===== Source extract =====

To the Editor,
Poly‐L‐lactic acid (PLLA), a biocompatible and biodegradable polymer with over 30 years of safety data [1], has been shown to be effective in volume augmentation, wrinkle reduction, and treating HIV‐associated lipoatrophy [1, 2, 3, 4, 5, 6]. Targeted applications in supraperiosteal, subcutaneous, and subdermal layers provide optimal results [2, 3, 4, 5, 6]. Safety studies report mostly mild‐to‐moderate adverse events (AEs), such as bruising and tenderness, with rare severe AEs [2, 3, 4, 5, 6]. A systematic review of 1801 patients found 92.3% had no complications. Mild complications occurred in 5.1%, moderate in 2.4%, and severe in only 0.2% of cases [4].
This article presents the findings of a national survey conducted among aesthetic practitioners to assess their clinical perceptions about the safety profile of a next‐generation injectable PLLA‐LaSynPro (Juläine, Nordberg Medical AB, Sweden). This innovative formulation was designed to stimulate collagen production, offering advanced solutions for aesthetic treatments.
A multidisciplinary team of six experts in aesthetic medicine designed a survey to evaluate clinical perceptions about the safety profile of this novel PLLA‐LaSynPro filler (A detailed description of the study methodology is provided as Data S1).
The questionnaire included 18 questions, addressing professional background and perceptions of the safety profile, specifically the risk of AEs incidence (Table S1 shows the English version of the survey).

===== Recorded data =====

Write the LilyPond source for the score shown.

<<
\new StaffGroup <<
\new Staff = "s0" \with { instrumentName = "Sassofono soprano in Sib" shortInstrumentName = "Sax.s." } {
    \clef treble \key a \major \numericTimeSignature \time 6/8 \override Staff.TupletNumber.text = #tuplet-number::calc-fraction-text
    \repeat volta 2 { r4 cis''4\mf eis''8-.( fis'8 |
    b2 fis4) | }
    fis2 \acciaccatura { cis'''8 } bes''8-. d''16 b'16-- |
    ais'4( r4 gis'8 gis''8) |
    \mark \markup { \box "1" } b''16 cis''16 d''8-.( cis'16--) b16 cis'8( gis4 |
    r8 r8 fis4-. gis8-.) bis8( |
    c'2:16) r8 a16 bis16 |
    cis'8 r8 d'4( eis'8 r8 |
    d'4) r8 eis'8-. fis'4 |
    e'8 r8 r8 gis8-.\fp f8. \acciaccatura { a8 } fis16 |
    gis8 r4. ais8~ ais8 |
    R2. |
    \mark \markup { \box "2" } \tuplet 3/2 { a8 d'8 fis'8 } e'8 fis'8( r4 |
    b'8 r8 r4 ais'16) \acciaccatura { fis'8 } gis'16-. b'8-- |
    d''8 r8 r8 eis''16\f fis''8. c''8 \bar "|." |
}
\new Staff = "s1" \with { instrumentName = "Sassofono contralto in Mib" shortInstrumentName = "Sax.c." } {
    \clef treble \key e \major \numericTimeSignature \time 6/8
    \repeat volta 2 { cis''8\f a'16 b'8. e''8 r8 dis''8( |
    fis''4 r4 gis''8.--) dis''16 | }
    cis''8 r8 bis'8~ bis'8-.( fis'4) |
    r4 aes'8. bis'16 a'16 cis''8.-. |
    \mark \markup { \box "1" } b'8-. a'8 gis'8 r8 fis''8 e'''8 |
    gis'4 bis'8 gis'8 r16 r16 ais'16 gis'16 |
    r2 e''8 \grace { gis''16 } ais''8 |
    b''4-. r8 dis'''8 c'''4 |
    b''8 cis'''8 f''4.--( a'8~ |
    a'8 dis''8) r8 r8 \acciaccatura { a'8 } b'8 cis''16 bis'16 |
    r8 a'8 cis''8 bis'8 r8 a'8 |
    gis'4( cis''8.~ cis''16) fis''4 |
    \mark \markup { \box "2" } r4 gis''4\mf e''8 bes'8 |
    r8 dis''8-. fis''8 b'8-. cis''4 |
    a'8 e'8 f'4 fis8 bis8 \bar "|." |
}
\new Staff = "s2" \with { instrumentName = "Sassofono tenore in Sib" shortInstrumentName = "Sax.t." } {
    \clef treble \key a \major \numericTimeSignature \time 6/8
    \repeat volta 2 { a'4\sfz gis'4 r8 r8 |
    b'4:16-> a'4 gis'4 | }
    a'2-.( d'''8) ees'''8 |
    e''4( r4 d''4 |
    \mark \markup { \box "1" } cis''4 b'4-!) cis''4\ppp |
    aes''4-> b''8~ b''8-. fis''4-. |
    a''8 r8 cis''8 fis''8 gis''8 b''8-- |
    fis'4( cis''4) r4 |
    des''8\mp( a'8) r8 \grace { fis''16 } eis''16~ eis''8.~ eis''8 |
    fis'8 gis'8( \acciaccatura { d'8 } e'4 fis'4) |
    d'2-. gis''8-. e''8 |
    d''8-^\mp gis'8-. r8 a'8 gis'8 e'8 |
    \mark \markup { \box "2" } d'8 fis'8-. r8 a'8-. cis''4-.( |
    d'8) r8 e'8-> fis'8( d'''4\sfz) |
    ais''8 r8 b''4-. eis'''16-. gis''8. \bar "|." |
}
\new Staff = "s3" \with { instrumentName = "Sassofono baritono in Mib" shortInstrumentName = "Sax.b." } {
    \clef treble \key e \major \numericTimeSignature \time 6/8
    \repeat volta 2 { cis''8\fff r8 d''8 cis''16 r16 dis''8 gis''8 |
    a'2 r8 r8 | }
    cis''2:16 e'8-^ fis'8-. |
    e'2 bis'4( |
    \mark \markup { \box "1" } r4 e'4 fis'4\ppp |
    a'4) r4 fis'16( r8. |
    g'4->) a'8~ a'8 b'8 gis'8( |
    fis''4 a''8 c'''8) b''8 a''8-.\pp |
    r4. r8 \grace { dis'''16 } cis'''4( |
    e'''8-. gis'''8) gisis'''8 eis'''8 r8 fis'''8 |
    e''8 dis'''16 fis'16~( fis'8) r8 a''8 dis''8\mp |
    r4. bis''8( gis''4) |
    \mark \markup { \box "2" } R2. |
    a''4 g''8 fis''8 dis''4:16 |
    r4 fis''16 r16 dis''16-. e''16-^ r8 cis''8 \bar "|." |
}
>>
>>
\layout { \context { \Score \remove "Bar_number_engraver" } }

=====

Required action A =
Condense the letter's paragraph that begins "Poly‐L‐lactic acid (PLLA), a biocompatible" into a bulleted list that keeps its main facts.
Required action B =
According to the letter, what did the six-expert team intend its survey to accomplish?
Answer using only the letter, with no outside sources.

Exercise answer A =
- PLLA is a biocompatible, biodegradable polymer with over 30 years of safety data.
- It has been shown to be effective for volume augmentation, wrinkle reduction, and treating HIV-associated lipoatrophy.
- Targeted use in supraperiosteal, subcutaneous, and subdermal layers provides optimal results.
- Adverse events are mostly mild to moderate, such as bruising and tenderness. Severe adverse events are rare.
- In a systematic review of 1801 patients, 92.3% had no complications. Complications were mild in 5.1%, moderate in 2.4%, and severe in 0.2%.

Exercise answer B =
The team of six experts in aesthetic medicine designed the survey to evaluate aesthetic practitioners' clinical perceptions of the safety profile of the novel PLLA-LaSynPro filler. This included their perceptions of the risk of adverse events.